§ Work to be completed
Copy out everything in the blood-money entry from "The Jewish law went" down to "(ib. xxxv. 34).", renaming "Twelve Tables" as "XII Tables" wherever it occurs.

§ Source text
----
BLOOD-MONEY:

Ransom paid by a murderer to the avenging kinsmen of a murdered man, in satisfaction for the crime. Among the Anglo-Saxons and other Germanic peoples blood-money or "wergeld" was commonly paid, and a regular scale of prices fixing the value of lives was established by law (Kemble, "The Anglo-Saxons in England," ii. 276 et seq.). Blood-money was unknown in Roman law. All crimes except murder could be satisfied by payment of a fine; but for murder the death penalty was in variably inflicted (see "The Law of the Twelve Tables," Table VIII.).

The Jewish law went further than the Roman law in this respect. The code of the Twelve Tables simply states that for murder the death penalty shall be inflicted, and for lesser crimes the money compensation may be received in satisfaction, thus inferentially prohibiting the taking of blood-money for murder. The Biblical law (Num. xxxv. 31, 32), however, expressly prohibits it. It forbids (1) the taking of blood-money for the life of a murderer, allowing him to escape; and (2) the taking of it for a murderer who has fled to a city of refuge, allowing him to return to his home. The crime of taking human life was the most heinous known to the Jewish law (ib. xxxv. 34).
----
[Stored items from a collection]
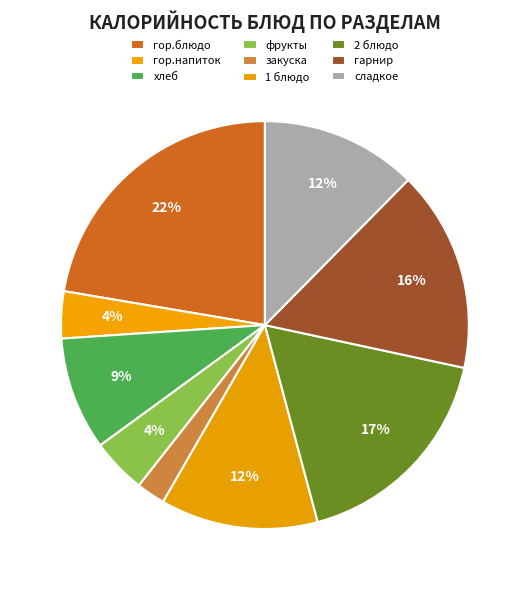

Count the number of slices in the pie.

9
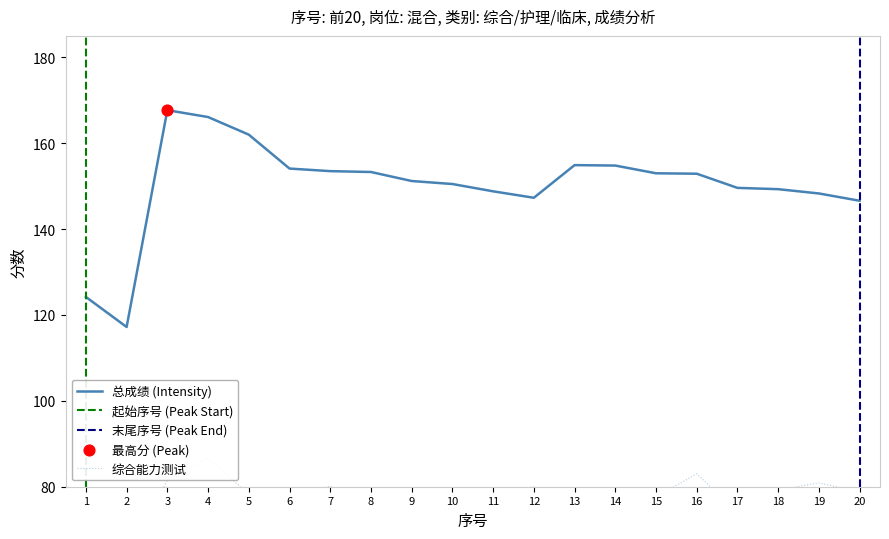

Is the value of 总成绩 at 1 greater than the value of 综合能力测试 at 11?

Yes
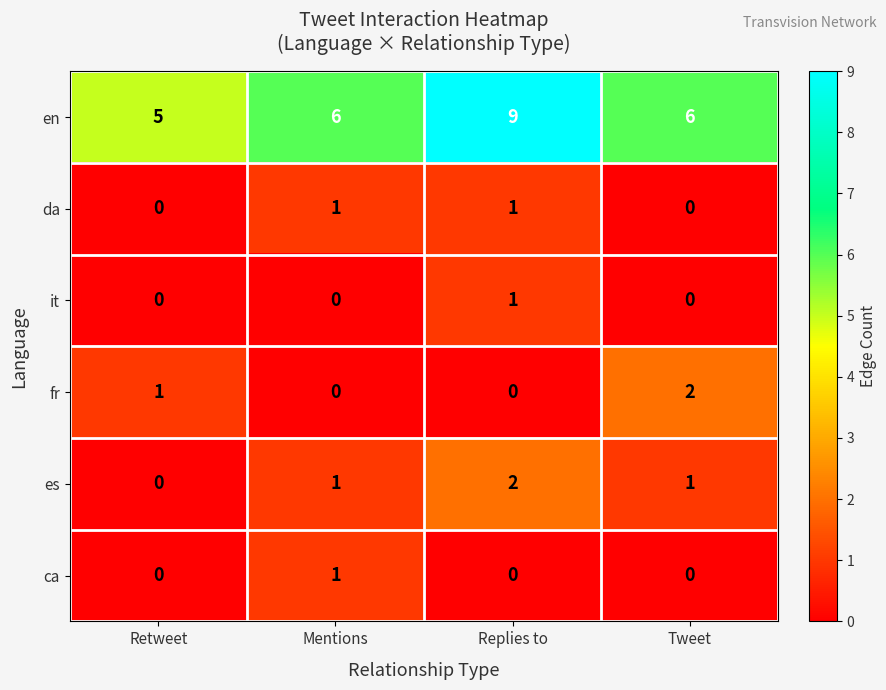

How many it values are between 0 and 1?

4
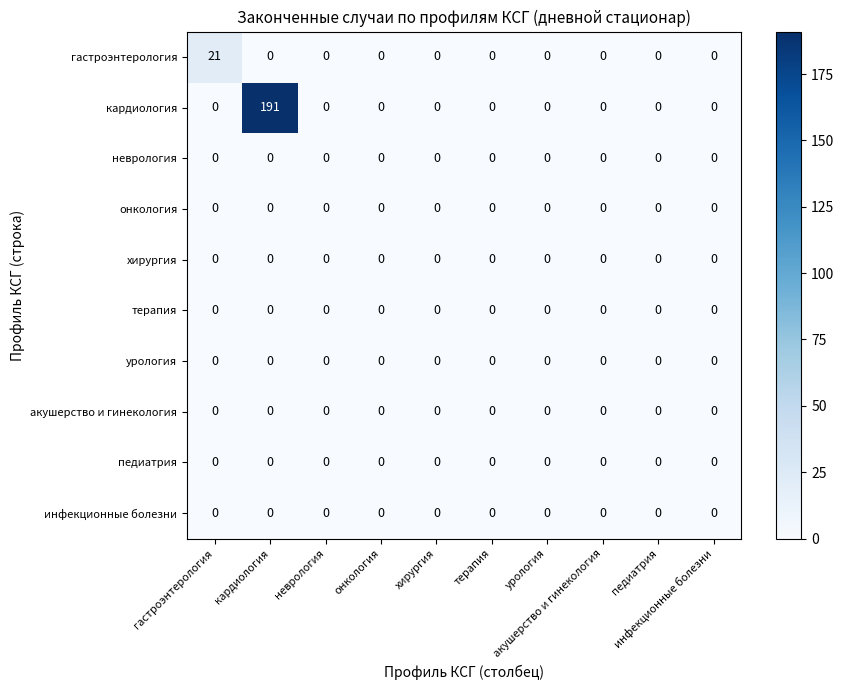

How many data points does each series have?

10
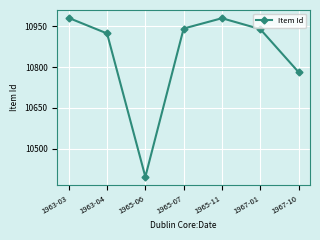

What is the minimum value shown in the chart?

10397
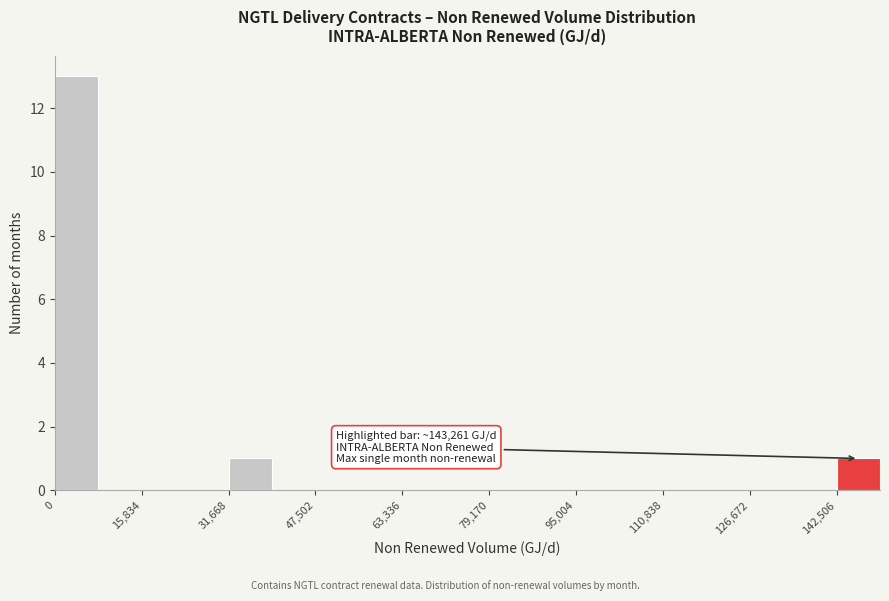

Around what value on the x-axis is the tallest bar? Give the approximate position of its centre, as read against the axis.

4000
----
§ Output of the task
The Jewish law went further than the Roman law in this respect. The code of the XII Tables simply states that for murder the death penalty shall be inflicted, and for lesser crimes the money compensation may be received in satisfaction, thus inferentially prohibiting the taking of blood-money for murder. The Biblical law (Num. xxxv. 31, 32), however, expressly prohibits it. It forbids (1) the taking of blood-money for the life of a murderer, allowing him to escape; and (2) the taking of it for a murderer who has fled to a city of refuge, allowing him to return to his home. The crime of taking human life was the most heinous known to the Jewish law (ib. xxxv. 34).